Wien - Als Margret Lynch Suckley, genannt "Daisy", 1991 im Alter von 99 Jahren starb, fand man unter ihrem Bett einen Schatz - zumindest für Historiker. In einem Koffer lagen neben ihren Tagebüchern auch mehr als 30 Briefe, die Franklin D. Roosevelt während seiner Präsidentschaft an seine Cousine sechsten Grades geschrieben hatte. Darin berichtete er über Alltagsereignisse, aber auch über die Invasion in der Normandie, seine gesundheitlichen Probleme und seine Amtsmüdigkeit. Daisy war offensichtlich eine enge Vertraute Roosevelts, aber wie weit ging ihre Beziehung? Mehr als einmal schreibt er: "Ich wünschte, du wärst hier." Auch aus ihren Briefen lässt sich ihre tiefe Zuneigung ablesen.

▶ Datenteil:

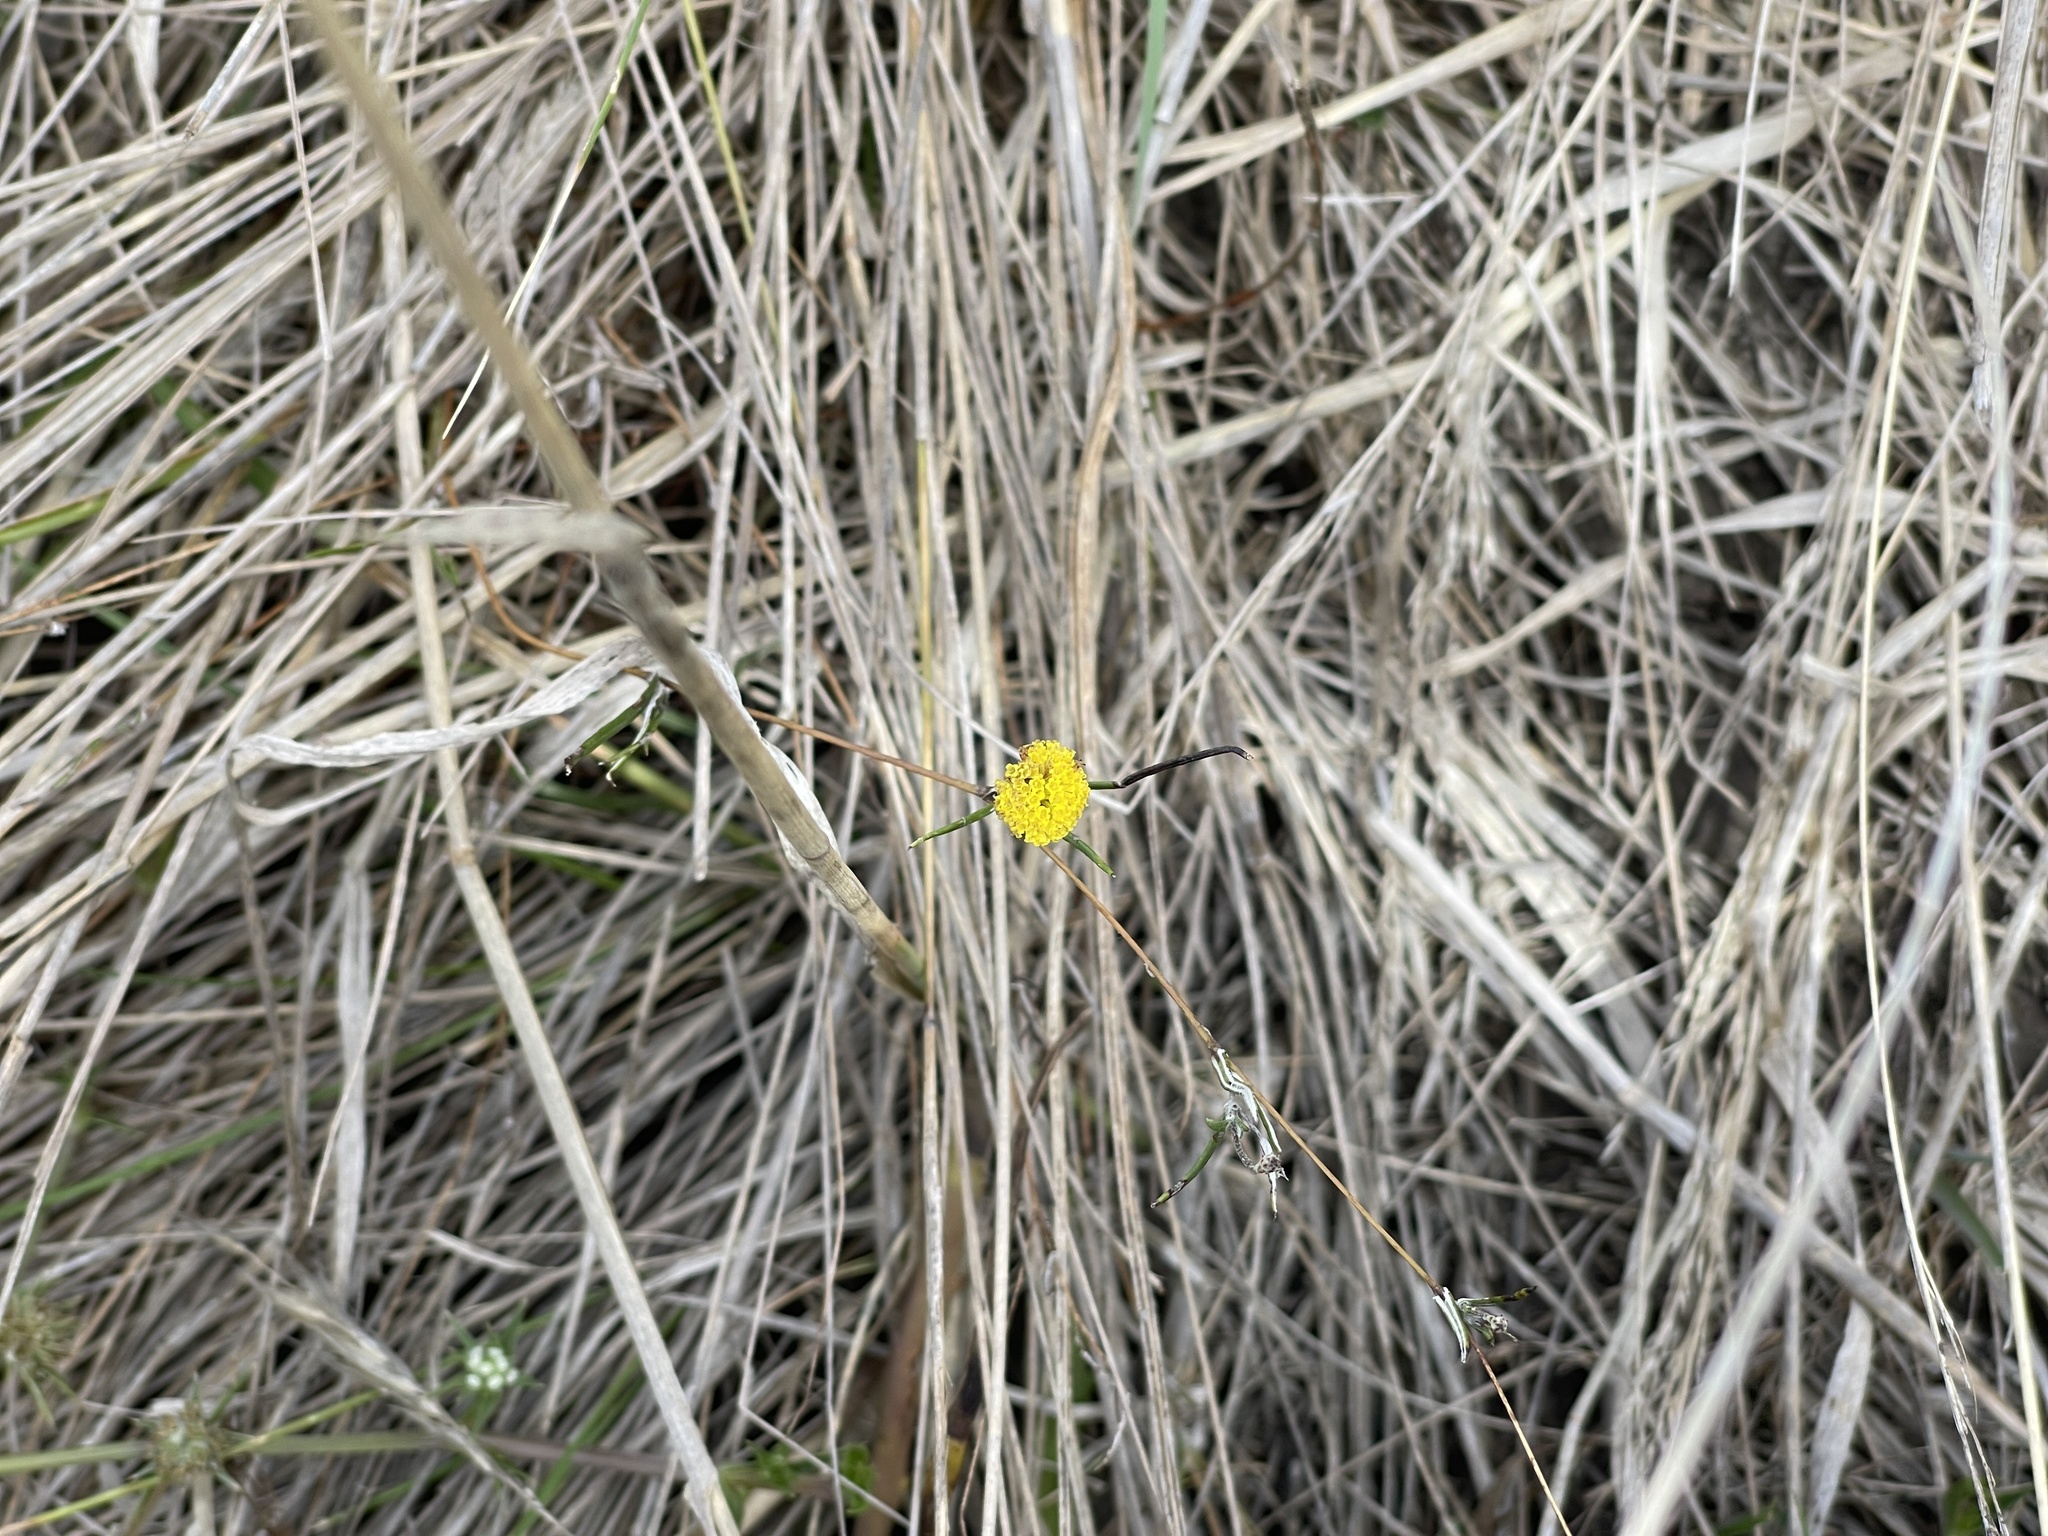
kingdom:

▶ Aufgabe 1:
Schreiben Sie aus dem Text über Roosevelts Briefe an Daisy Suckley den Abschnitt von "Wien - Als Margret" bis einschließlich "tiefe Zuneigung ablesen." wortgetreu ab.
▶ Aufgabe 2:
Fassen Sie den Text über Roosevelts Briefe an Daisy Suckley in zwei Sätzen zusammen.
▶ Aufgabe 3:
Führen Sie den Text über Roosevelts Briefe an Daisy Suckley im Anschluss an seinen letzten Satz weiter.

▶ Antwort 1:
Wien - Als Margret Lynch Suckley, genannt "Daisy", 1991 im Alter von 99 Jahren starb, fand man unter ihrem Bett einen Schatz - zumindest für Historiker. In einem Koffer lagen neben ihren Tagebüchern auch mehr als 30 Briefe, die Franklin D. Roosevelt während seiner Präsidentschaft an seine Cousine sechsten Grades geschrieben hatte. Darin berichtete er über Alltagsereignisse, aber auch über die Invasion in der Normandie, seine gesundheitlichen Probleme und seine Amtsmüdigkeit. Daisy war offensichtlich eine enge Vertraute Roosevelts, aber wie weit ging ihre Beziehung? Mehr als einmal schreibt er: "Ich wünschte, du wärst hier." Auch aus ihren Briefen lässt sich ihre tiefe Zuneigung ablesen.

▶ Antwort 2:
Nach dem Tod von Margret Lynch Suckley, genannt „Daisy“, im Jahr 1991 fand man unter ihrem Bett einen Koffer mit ihren Tagebüchern und mehr als 30 Briefen, die Franklin D. Roosevelt ihr als seiner Cousine sechsten Grades während seiner Präsidentschaft geschrieben hatte. Darin berichtete er über Alltagsereignisse, die Invasion in der Normandie, seine gesundheitlichen Probleme und seine Amtsmüdigkeit, und Daisy war offensichtlich eine enge Vertraute Roosevelts, deren Briefe tiefe Zuneigung erkennen lassen.

▶ Antwort 3:
Hyde Park on Hudson lässt für Spekulationen über die Art der Beziehung zwischen den beiden entfernten Verwandten keinen Raum. Der Film des Notting Hill-Regisseurs Roger Michell beginnt damit, dass Daisy eines Tages überraschend zum Familienanwesen der Roosevelts gerufen wird, um den Präsidenten etwas von seiner Arbeit abzulenken. Seine stolz vorgezeigte Briefmarkensammlung scheint sie nicht sonderlich zu beeindrucken, dennoch freunden sich die beiden an und unternehmen künftig zusammen Ausfahrten im Cabriolet. Eines Tages parken sie auf dem Gipfel eines mit blühendem Klee übersäten Hügels. Die Inszenierung lässt in diesem romantischen Moment einen ersten Kuss erwarten. Stattdessen nimmt Roosevelt die Hand seiner Cousine und führt sie langsam in seinen Schoß. Die nächste Einstellung zeigt das Auto in einer Totalen. Langsam wippt der Kopf des Präsidenten von oben nach unten. Der Beginn einer handfesten Affäre.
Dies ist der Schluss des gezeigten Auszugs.